Image from Merchandise.The Doctor Who site
Torchwood is a show that starts in the BBC and we see what an Americanization can do to a 
show. Season one was 12 episodes, tight and spot on. Season two was 12 episodes not as tight but still good. Season 3 was a five-episode special. All of them filmed in BBC.

Now we see the same show now produced in the US using the 24 episode format. It was bad. Wow, it was really bad. We seem to have a mutant power to make shows suck.  The problem is that it was only a 12 episode story, but we had to fill it with 12 episodes of fluff that gave no forward motion to the story.

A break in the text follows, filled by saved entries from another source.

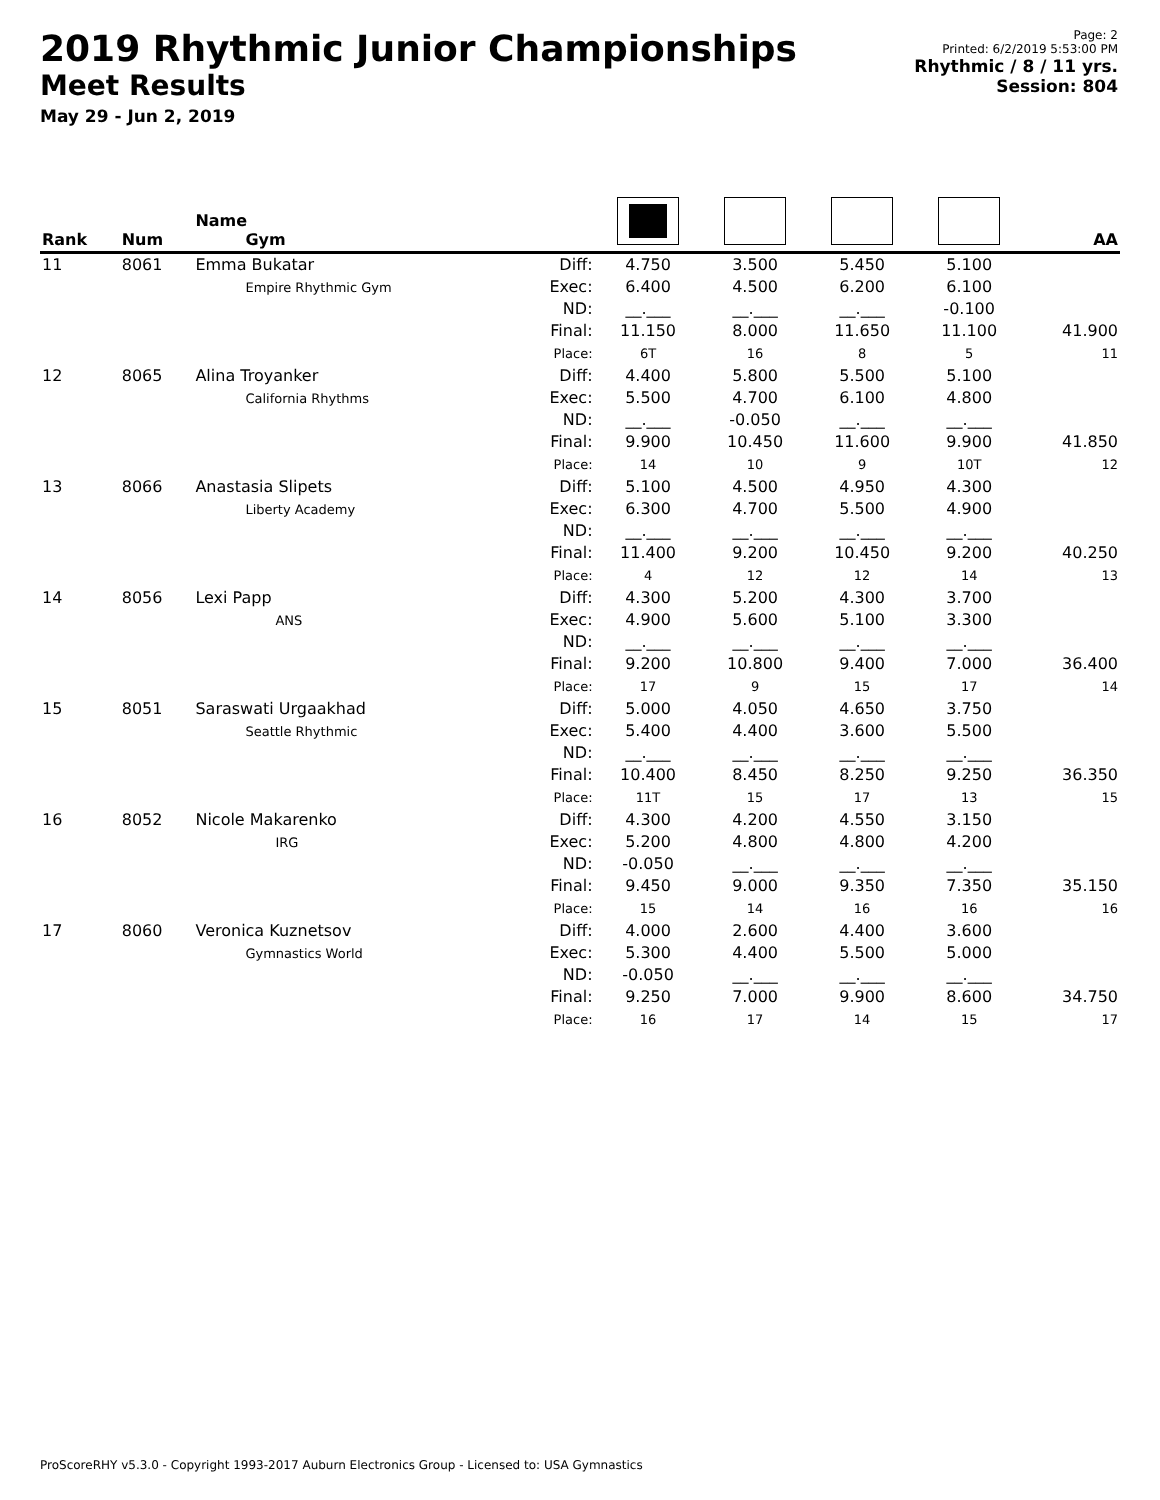2019 Rhythmic Junior Championships
Meet Results
May 29 - Jun 2, 2019
Page: 2
Printed: 6/2/2019 5:53:00 PM
Rhythmic / 8 / 11 yrs.
Session: 804
| Rank | Num | Name Gym | | | | | | AA |
| --- | --- | --- | --- | --- | --- | --- | --- | --- |
| 11 | 8061 | Emma Bukatar Empire Rhythmic Gym | Diff: Exec: ND: Final: Place: | 4.750 6.400 __.___ 11.150 6T | 3.500 4.500 __.___ 8.000 16 | 5.450 6.200 __.___ 11.650 8 | 5.100 6.100 -0.100 11.100 5 | 41.900 11 |
| 12 | 8065 | Alina Troyanker California Rhythms | Diff: Exec: ND: Final: Place: | 4.400 5.500 __.___ 9.900 14 | 5.800 4.700 -0.050 10.450 10 | 5.500 6.100 __.___ 11.600 9 | 5.100 4.800 __.___ 9.900 10T | 41.850 12 |
| 13 | 8066 | Anastasia Slipets Liberty Academy | Diff: Exec: ND: Final: Place: | 5.100 6.300 __.___ 11.400 4 | 4.500 4.700 __.___ 9.200 12 | 4.950 5.500 __.___ 10.450 12 | 4.300 4.900 __.___ 9.200 14 | 40.250 13 |
| 14 | 8056 | Lexi Papp ANS | Diff: Exec: ND: Final: Place: | 4.300 4.900 __.___ 9.200 17 | 5.200 5.600 __.___ 10.800 9 | 4.300 5.100 __.___ 9.400 15 | 3.700 3.300 __.___ 7.000 17 | 36.400 14 |
| 15 | 8051 | Saraswati Urgaakhad Seattle Rhythmic | Diff: Exec: ND: Final: Place: | 5.000 5.400 __.___ 10.400 11T | 4.050 4.400 __.___ 8.450 15 | 4.650 3.600 __.___ 8.250 17 | 3.750 5.500 __.___ 9.250 13 | 36.350 15 |
| 16 | 8052 | Nicole Makarenko IRG | Diff: Exec: ND: Final: Place: | 4.300 5.200 -0.050 9.450 15 | 4.200 4.800 __.___ 9.000 14 | 4.550 4.800 __.___ 9.350 16 | 3.150 4.200 __.___ 7.350 16 | 35.150 16 |
| 17 | 8060 | Veronica Kuznetsov Gymnastics World | Diff: Exec: ND: Final: Place: | 4.000 5.300 -0.050 9.250 16 | 2.600 4.400 __.___ 7.000 17 | 4.400 5.500 __.___ 9.900 14 | 3.600 5.000 __.___ 8.600 15 | 34.750 17 |
ProScoreRHY v5.3.0 - Copyright 1993-2017 Auburn Electronics Group - Licensed to: USA Gymnastics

It really saddens me because it was such a good show. They are talking about doing a season five but really I am kind of burned out on the show because of how bad the fourth season US/BBC amalgam was.

With all of the other ways, we are getting the entertainment we have very few people who actually watch shows live. No one does that, they are trying to drive more people to watch the shows by hosting live-tweeting events to get people in front of the TV when it airs.

My advice – Shorter seasons, tighter stories. Your extras content should be driven to eth DVR or Web audience. There are far more people getting entertainment that way than live shows anymore. We don’t even have cable I get all my shows off Hulu, Netflix or the network web pages streaming to my Chromecast.

These kinds of goes along with my other observations on studios needing to modernize their thinking or they are going to be sucking wind like Sony pictures and Amazing Spiderman or the DC movie franchises. The future is now and if you don’t innovate how you get your entertainment out there you are going to get left in the dirt.

I can count on one hand the shows that are doing it right in the US. What shows are doing the storytelling write or wrong in the US?